Your goal
Rewrite every item below with "chart" swapped for "graph" and nothing else changed, and omit the pictures.

########

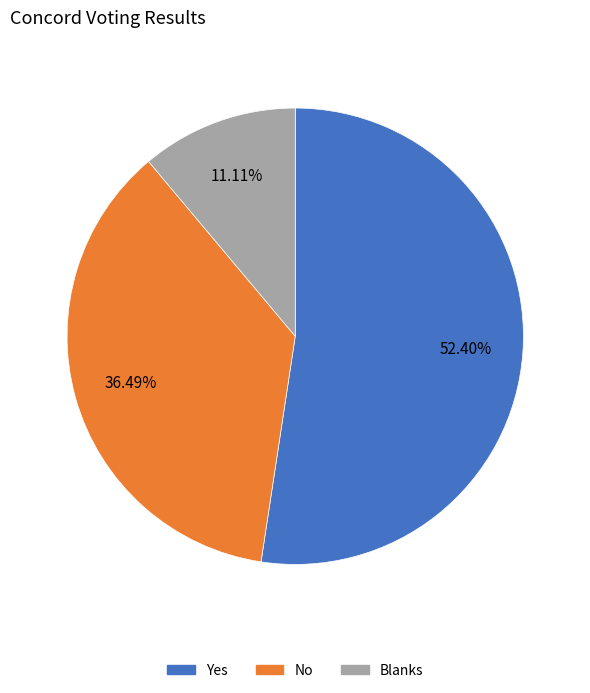

How many slices are in this pie chart?

3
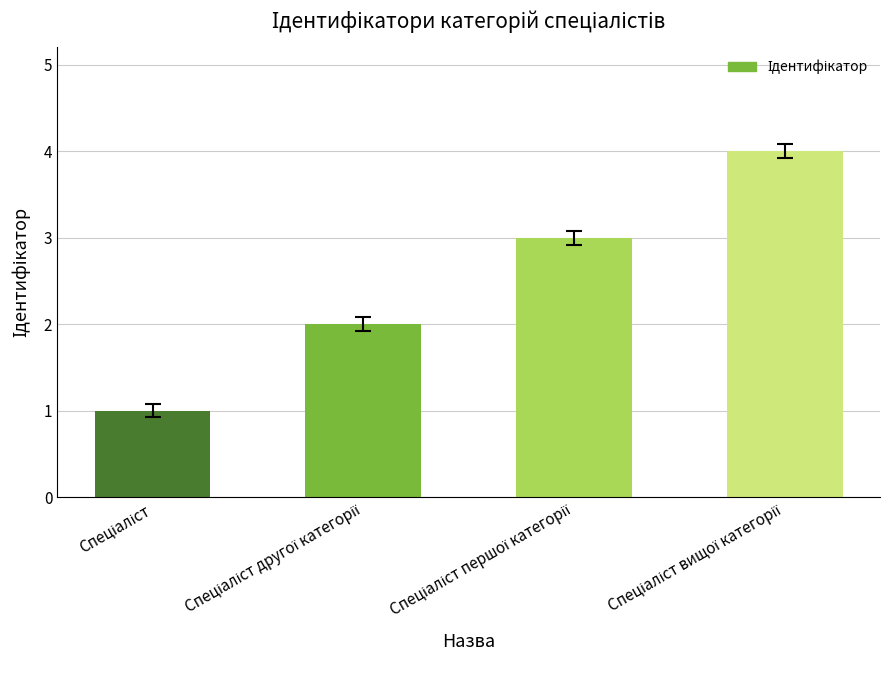

What is the difference between the maximum and minimum values?

3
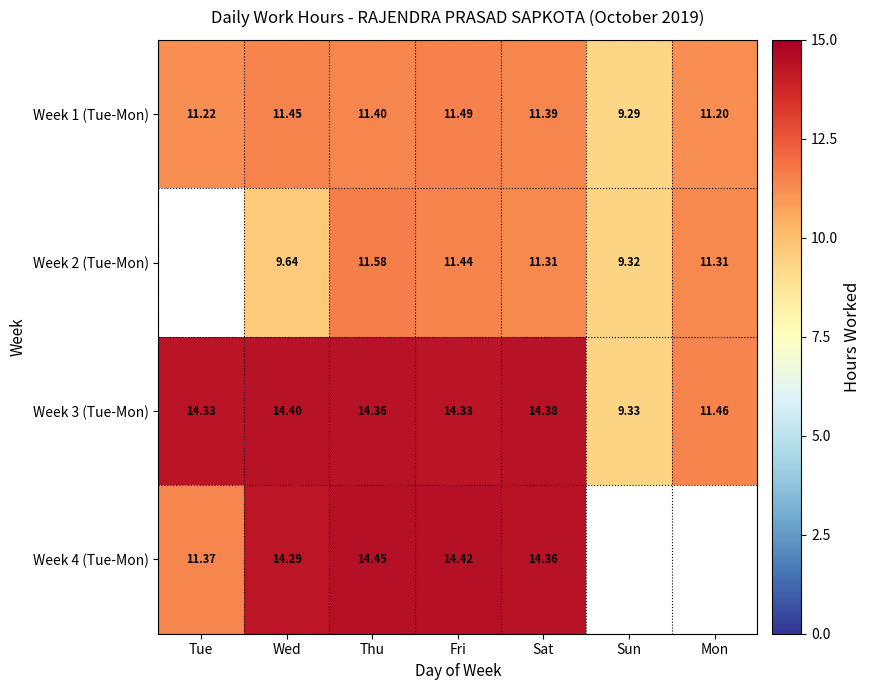

At which label is Week 3 (Tue-Mon) closest to 11?

Mon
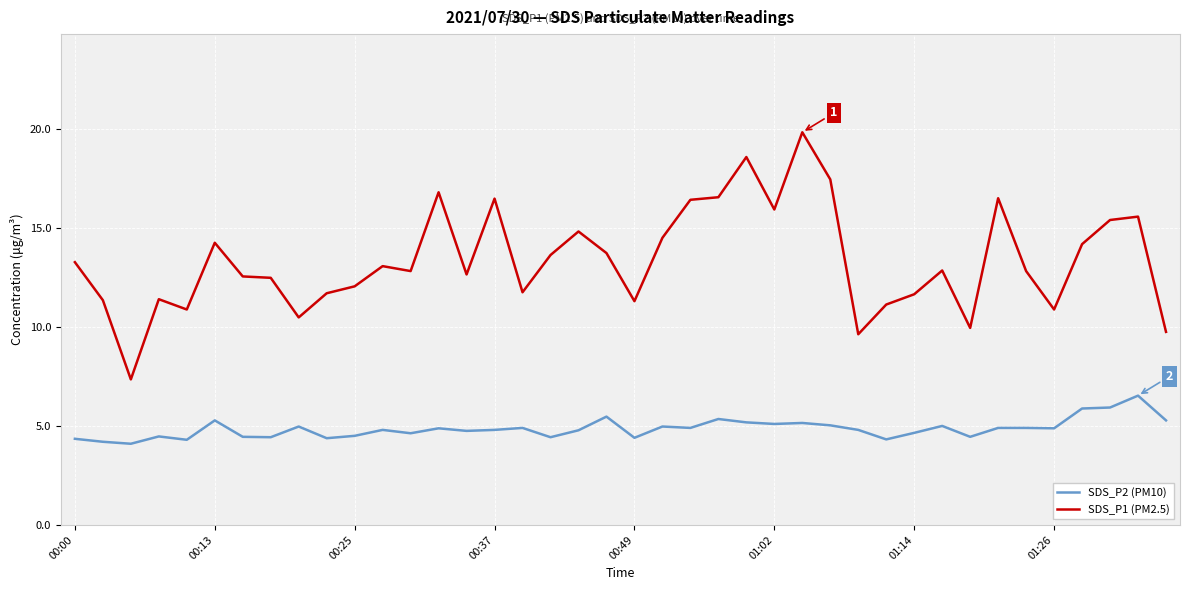

True or false: SDS_P2 (PM10) and SDS_P1 (PM2.5) intersect in this chart.

False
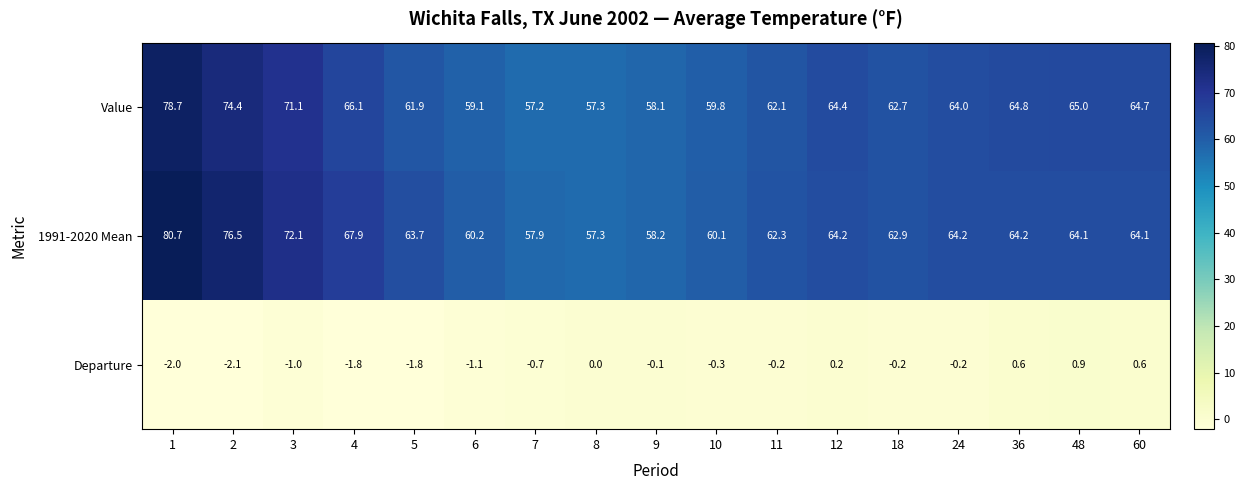

At how many categories does at least one series exceed 14?

17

########

Result for this task
How many slices are in this pie graph?

3

What is the difference between the maximum and minimum values?

3

At which label is Week 3 (Tue-Mon) closest to 11?

Mon

True or false: SDS_P2 (PM10) and SDS_P1 (PM2.5) intersect in this graph.

False

At how many categories does at least one series exceed 14?

17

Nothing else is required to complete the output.